Fexinidazole is the first all-oral treatment that works both for the early stage as well as the second stage of the disease in which the parasites have crossed the blood-brain barrier, causing patients to suffer from neuropsychiatric symptoms. "This is an important decision which paves the way for the distribution of fexinidazole in endemic countries, and hence, opens a new era of treatment. Indeed, this first oral compound will become a key element in the elimination of this dreadful disease." said Christian Burri, Head of the Medicines Implementation Research Unit at Swiss TPH.
Important contribution to the development of fexinidazole
Swiss TPH has collaborated with DNDi from the very beginning of the development of fexinidazole. The Parasite Chemotherapy Unit performed the assays necessary to identify fexinidazole as the most promising drug candidate against the Trypanosoma parasite. The Clinical Operations Unit provided scientific advice on the study protocols, assisted DNDi in the management of the clinical trials in the Democratic Republic of the Congo (DRC) and was responsible for quality control. In Kinshasa, the capital of DRC, DNDi and Swiss TPH share offices and collaborated very closely to implement the clinical trials in remote study centres.
"I had an opportunity to visit the field sites together with colleagues from DNDi and Swiss TPH, which was an eye-opener in terms of barriers to access to health." said Jürg Utzinger, Director of Swiss TPH. "The partnership with DNDi, Sanofi and various institutions in DRC is exemplary and demonstrates that - together - we are able to develop novel treatments that can change the life of the most neglected communities in our world."

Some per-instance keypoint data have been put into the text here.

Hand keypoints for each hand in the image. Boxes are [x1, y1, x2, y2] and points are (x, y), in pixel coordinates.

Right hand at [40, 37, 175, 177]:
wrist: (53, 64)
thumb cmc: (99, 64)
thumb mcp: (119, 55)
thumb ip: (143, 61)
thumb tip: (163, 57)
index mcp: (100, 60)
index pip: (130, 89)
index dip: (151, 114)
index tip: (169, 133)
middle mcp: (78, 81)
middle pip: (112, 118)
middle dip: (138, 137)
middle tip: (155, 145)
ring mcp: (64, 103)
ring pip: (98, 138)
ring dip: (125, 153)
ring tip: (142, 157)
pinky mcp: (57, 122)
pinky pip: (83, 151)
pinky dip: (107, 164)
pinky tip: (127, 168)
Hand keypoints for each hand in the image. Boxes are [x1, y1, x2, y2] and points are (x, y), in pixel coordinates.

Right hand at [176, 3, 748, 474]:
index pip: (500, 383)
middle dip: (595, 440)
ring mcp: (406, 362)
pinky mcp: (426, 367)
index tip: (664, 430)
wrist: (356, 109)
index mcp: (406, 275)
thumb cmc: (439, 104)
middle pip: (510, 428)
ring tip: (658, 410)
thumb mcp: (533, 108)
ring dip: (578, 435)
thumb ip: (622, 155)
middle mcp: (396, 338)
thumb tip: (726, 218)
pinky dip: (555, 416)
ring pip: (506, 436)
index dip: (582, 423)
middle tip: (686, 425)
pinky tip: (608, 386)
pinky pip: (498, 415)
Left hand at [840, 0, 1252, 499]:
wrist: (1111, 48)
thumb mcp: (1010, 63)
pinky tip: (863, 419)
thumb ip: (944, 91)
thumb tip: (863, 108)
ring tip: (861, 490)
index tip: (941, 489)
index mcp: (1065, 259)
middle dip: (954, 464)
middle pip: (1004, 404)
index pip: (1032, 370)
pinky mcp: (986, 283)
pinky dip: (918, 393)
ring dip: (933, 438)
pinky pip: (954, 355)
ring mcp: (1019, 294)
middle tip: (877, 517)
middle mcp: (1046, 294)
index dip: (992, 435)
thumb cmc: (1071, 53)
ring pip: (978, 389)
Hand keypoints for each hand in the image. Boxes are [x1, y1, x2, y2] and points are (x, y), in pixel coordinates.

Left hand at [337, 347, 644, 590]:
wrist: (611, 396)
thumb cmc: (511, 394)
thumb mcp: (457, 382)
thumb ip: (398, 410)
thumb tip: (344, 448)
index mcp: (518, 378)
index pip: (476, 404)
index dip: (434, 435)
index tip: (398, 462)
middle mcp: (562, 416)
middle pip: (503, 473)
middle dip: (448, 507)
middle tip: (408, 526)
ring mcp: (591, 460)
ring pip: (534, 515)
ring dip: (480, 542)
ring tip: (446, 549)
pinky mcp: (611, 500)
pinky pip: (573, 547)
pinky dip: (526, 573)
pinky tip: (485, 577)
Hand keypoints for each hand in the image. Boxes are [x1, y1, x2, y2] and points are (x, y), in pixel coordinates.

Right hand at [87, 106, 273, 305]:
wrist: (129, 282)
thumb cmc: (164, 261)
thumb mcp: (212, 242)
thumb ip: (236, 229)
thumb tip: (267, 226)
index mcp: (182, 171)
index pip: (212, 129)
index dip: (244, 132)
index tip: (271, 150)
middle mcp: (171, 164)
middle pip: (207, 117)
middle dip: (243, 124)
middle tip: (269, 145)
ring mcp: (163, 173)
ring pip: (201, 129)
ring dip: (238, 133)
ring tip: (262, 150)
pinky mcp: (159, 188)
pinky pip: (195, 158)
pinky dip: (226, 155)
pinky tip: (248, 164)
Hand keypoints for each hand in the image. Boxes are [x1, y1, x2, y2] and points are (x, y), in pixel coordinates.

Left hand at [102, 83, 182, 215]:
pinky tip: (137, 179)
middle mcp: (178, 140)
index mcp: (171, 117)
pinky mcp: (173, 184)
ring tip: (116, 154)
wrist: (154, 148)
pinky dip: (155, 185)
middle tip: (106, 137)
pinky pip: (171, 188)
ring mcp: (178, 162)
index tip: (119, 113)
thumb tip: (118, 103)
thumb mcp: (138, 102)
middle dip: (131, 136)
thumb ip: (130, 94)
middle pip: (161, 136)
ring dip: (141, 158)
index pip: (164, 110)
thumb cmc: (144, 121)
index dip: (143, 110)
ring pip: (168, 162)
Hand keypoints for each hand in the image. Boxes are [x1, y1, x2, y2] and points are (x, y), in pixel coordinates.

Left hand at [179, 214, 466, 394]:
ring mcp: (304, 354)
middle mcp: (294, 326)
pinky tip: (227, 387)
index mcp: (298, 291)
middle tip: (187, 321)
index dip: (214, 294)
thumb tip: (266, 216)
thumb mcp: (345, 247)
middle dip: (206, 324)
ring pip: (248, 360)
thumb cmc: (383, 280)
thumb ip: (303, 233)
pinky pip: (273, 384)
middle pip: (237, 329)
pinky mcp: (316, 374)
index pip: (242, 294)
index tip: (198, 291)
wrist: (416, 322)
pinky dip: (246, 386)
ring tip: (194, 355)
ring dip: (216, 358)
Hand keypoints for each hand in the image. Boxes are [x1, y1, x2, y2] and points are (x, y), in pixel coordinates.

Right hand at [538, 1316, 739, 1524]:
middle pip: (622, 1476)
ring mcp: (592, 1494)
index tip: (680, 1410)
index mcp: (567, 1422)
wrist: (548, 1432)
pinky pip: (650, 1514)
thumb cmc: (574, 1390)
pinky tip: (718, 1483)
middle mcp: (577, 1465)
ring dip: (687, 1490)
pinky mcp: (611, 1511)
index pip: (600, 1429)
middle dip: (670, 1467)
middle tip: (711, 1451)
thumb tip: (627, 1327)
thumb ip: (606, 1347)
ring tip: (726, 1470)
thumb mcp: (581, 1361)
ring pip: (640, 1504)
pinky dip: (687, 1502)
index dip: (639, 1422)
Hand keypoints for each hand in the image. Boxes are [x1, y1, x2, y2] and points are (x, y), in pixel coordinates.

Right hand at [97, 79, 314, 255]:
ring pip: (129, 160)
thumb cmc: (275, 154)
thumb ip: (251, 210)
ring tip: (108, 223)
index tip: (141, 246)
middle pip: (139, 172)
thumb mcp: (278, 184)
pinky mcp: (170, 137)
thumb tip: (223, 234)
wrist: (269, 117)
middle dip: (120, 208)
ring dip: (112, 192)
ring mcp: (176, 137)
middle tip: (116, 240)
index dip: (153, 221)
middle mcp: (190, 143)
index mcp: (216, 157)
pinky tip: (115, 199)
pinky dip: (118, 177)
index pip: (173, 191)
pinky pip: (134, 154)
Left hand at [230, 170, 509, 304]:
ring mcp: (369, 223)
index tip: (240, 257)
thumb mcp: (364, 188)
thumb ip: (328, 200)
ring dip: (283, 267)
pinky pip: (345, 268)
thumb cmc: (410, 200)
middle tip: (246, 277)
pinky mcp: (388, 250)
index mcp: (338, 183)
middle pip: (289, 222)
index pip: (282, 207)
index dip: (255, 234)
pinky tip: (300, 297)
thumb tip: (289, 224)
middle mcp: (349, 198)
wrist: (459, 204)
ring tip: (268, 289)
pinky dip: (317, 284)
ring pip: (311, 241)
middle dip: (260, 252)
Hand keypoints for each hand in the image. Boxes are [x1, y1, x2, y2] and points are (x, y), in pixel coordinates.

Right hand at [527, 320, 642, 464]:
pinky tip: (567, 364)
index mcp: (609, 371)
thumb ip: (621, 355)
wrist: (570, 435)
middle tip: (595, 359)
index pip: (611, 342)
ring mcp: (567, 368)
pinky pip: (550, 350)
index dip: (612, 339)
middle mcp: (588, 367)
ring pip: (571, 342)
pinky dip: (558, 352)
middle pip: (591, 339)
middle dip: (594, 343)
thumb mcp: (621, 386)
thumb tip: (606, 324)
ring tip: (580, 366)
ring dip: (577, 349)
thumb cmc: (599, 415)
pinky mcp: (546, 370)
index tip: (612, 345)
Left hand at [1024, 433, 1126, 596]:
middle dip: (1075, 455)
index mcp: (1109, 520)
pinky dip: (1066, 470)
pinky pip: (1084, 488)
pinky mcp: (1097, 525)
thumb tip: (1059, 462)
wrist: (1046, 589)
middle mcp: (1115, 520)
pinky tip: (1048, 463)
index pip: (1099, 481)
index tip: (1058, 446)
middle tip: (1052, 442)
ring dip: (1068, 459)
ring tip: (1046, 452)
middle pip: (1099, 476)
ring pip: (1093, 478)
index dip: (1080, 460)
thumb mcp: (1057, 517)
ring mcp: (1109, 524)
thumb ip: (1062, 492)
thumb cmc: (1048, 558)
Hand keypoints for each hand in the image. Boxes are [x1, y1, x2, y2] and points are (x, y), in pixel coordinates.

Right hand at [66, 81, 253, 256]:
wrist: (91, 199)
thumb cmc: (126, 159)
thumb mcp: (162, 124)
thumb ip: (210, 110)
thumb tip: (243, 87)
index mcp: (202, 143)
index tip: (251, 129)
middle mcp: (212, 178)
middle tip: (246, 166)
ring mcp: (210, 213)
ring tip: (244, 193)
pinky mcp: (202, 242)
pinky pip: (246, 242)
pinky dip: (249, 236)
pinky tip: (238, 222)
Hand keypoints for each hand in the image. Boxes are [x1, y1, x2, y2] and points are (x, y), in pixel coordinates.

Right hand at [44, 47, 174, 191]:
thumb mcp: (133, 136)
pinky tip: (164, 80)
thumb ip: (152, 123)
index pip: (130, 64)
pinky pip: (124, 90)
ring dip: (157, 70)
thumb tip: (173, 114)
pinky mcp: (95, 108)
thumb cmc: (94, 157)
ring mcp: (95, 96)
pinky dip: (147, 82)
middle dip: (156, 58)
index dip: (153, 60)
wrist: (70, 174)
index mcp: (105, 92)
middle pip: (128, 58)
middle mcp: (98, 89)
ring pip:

Long-term engagement to fight sleeping sickness
Swiss TPH has been researching sleeping sickness ever since its foundation in 1943. Swiss TPH was the first institute to succeed in breeding tsetse flies under laboratory conditions. Subsequently, Swiss TPH developed culture systems for insects and pathogens, thereby laying the foundations for the compound screening laboratories. In the late 1990s, Swiss TPH with colleagues in DRC conducted the first modern clinical trial following international regulations on this disease.
At present, Swiss TPH is active in a wide range of research activities on sleeping sickness, from identifying new compounds and clinical research in low-resource settings to modelling various scenarios to halt the spread of the disease and pursue economic evaluations of different strategies for elimination of sleeping sickness.